Mary Nancy Woodruff and Frank Sands Woodruff, Jr. v. A.H. Robins Company, Inc.

742 F.2d 228 | 5th Cir. | 1984

742 F.2d 228

Mary Nancy WOODRUFF and Frank Sands Woodruff, Jr.,
Plaintiffs-Appellants,
v.
A.H. ROBINS COMPANY, INC., Defendant-Appellee.

No. 83-2605.

United States Court of Appeals,
Fifth Circuit.

Sept. 24, 1984.

John R. Leach, III, Houston, Tex., for plaintiffs-appellants.

Fulbright & Jaworski, Terry O. Tottenham, David B. Weinstein, Houston, Tex., for defendant-appellee.

Appeal from the United States District Court for the Southern District of Texas.

Before GEE, JOLLY and DAVIS, Circuit Judges.

PER CURIAM:

1

This diversity case centers on a question recently resolved by this circuit on facts undistinguishable from those of this case: whether, under Texas law, a cause of action in tort accrues when a plaintiff injured by a defective product learns of his injury, or whether his cause of action accrues when he learns (or reasonably could have learned) of the cause of that injury. In Mann v. A.H. Robins Company, Inc., 741 F.2d 79 (5th Cir.1984), we held that under the Texas "discovery rule," knowledge of cause in fact determines when the cause of action accrues. Applying Mann to the facts of this case, we hold that the district court erred in granting summary judgment to defendant A.H. Robins Company, Inc., on the ground that the claim of the plaintiff, Mary Nancy Woodruff, was barred by the Texas two-year statute of limitations applicable to tort actions. Because the record on appeal does not establish beyond genuine dispute when Mrs. Woodruff learned or reasonably should have learned of the cause of her illness, we remand for resolution of this factual question, dispositive of the statute of limitations issue and for further proceedings as necessary.

2

In January of 1972, Mary Nancy Woodruff was fitted with a Dalkon Shield intrauterine device manufactured and marketed by Robins. Following severe cramping, the IUD was removed in January of 1973, at which time Mrs. Woodruff was informed that she had developed a severe pelvic infection. A hysterectomy was necessary and was performed immediately.

3

Mrs. Woodruff asserts that although she knew she was ill in 1973, she did not discover the possible cause of her illness until 1981, when Mr. Woodruff read an article in The Wall Street Journal suggesting a possible causal connection between the Dalkon Shield and the pelvic infection. The Woodruffs filed this suit within a few months of reading The Wall Street Journal article and learning of the possible connection between the Dalkon Shield and Mrs. Woodruff's injuries. The district court granted summary judgment for Robins on Mrs. Woodruff's personal injury claims, on the ground that Mrs. Woodruff's suit was barred by the Texas two-year statute of limitations applicable to personal injury actions.1 The district court held that Mrs. Woodruff's cause of action accrued when she learned of her infection in 1973, and not in 1981, when she claims she first learned the Dalkon Shield had caused her injury. On appeal, Woodruff argues that the district court erred in granting summary judgment since the Texas "discovery rule" applies here to provide that her cause of action accrued when she became aware of the cause of her injury, and that she learned of this cause only a few months before filing suit.

**Requirement:** Copy the court opinion from "Fulbright & Jaworski, Terry" through "District of Texas.", replacing "Houston" with "Dallas". The items below the opinion come from a separate source.

**Supplied information:**
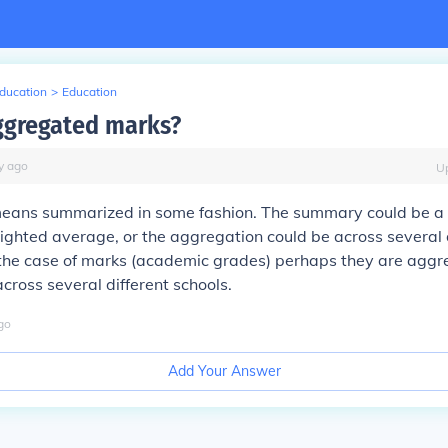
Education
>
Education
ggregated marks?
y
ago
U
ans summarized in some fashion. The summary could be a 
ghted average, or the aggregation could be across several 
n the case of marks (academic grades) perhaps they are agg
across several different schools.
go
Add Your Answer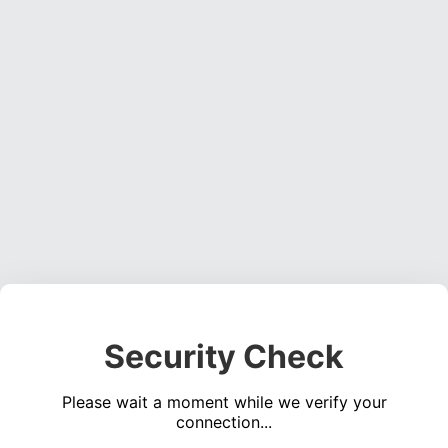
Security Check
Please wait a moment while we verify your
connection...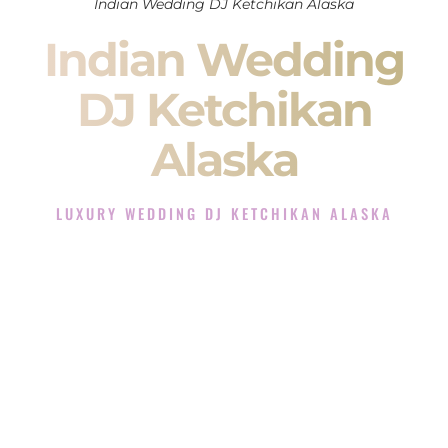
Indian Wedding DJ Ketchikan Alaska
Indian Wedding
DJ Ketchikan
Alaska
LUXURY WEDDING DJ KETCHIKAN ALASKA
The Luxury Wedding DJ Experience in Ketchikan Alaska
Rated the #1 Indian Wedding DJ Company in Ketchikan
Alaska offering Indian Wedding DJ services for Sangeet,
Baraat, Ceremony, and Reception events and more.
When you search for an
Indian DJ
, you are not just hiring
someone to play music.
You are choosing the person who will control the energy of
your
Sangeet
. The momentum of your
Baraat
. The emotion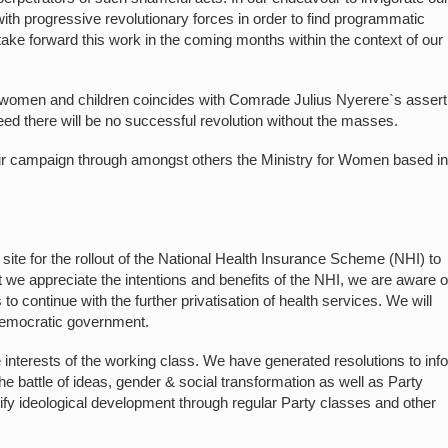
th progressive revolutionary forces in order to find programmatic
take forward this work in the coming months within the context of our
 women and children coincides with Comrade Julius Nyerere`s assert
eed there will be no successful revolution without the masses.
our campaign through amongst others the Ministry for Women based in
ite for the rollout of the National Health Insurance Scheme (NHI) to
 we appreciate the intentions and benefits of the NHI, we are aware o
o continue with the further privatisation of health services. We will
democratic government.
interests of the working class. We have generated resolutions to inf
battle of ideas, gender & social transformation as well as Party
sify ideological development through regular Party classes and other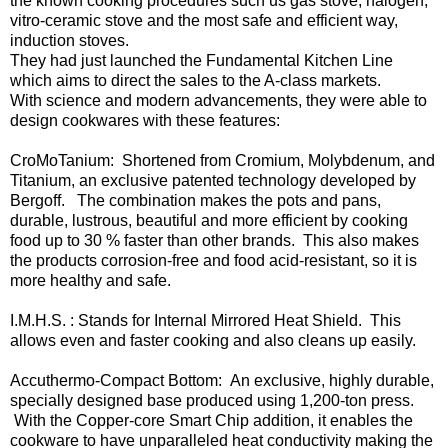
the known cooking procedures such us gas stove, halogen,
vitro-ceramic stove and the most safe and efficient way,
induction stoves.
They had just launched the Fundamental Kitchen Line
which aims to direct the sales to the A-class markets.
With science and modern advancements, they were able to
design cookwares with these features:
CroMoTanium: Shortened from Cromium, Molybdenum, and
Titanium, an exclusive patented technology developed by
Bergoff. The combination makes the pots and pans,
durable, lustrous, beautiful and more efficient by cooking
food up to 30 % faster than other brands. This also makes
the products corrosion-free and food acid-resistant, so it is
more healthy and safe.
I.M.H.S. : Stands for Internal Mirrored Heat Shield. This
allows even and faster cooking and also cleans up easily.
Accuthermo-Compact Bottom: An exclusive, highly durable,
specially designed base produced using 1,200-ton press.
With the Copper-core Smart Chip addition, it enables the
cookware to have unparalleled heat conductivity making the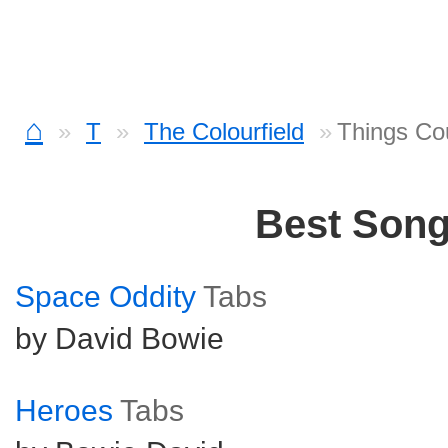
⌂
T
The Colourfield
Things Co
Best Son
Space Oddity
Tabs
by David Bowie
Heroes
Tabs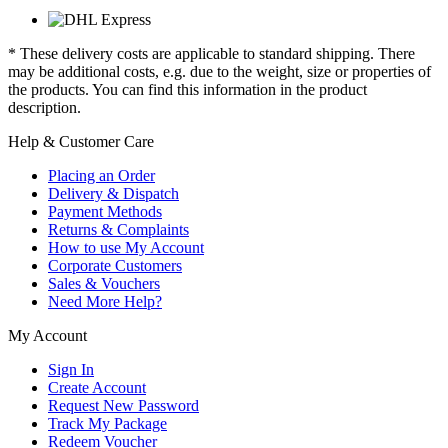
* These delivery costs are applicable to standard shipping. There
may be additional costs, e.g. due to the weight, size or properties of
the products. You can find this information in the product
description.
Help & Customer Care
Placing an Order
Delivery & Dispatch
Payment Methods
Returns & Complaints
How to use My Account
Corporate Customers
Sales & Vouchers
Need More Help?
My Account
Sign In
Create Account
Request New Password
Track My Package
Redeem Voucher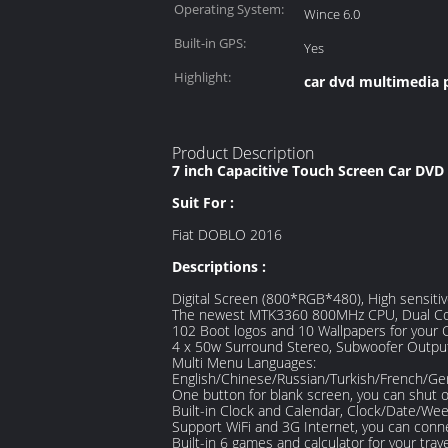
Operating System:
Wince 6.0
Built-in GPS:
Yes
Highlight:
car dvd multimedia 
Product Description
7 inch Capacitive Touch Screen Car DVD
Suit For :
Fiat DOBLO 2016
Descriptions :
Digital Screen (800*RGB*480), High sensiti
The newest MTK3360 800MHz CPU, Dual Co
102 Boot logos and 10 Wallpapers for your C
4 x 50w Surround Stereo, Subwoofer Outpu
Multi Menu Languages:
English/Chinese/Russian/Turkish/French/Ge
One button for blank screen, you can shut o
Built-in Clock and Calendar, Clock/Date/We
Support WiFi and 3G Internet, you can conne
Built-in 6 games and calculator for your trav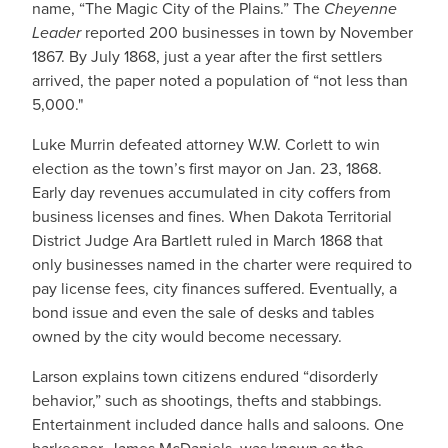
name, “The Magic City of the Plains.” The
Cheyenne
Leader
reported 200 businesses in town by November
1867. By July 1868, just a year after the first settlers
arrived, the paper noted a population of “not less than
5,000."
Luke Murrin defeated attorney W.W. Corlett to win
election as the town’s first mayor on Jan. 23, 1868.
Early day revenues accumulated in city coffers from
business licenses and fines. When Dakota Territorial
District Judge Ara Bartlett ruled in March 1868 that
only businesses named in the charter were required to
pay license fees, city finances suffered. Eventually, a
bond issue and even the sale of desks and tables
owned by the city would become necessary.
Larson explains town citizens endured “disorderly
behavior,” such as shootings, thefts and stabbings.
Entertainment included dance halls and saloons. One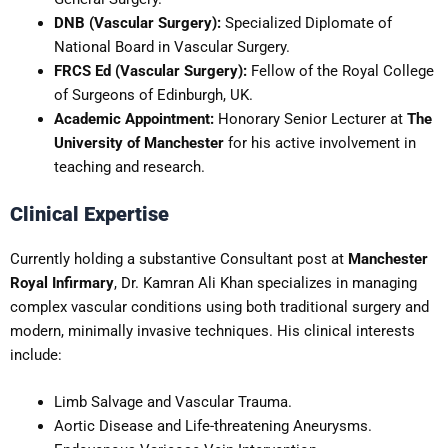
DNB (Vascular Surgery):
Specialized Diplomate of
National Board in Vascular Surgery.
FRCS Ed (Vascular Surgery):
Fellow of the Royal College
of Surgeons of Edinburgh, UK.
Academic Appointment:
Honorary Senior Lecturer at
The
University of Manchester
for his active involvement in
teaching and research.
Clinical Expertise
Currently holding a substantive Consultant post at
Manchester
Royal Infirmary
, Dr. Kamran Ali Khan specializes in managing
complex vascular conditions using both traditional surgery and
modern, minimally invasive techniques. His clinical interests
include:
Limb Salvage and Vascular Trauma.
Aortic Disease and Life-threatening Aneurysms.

**Answer section:**
Fulbright & Jaworski, Terry O. Tottenham, David B. Weinstein, Dallas, Tex., for defendant-appellee.

Appeal from the United States District Court for the Southern District of Texas.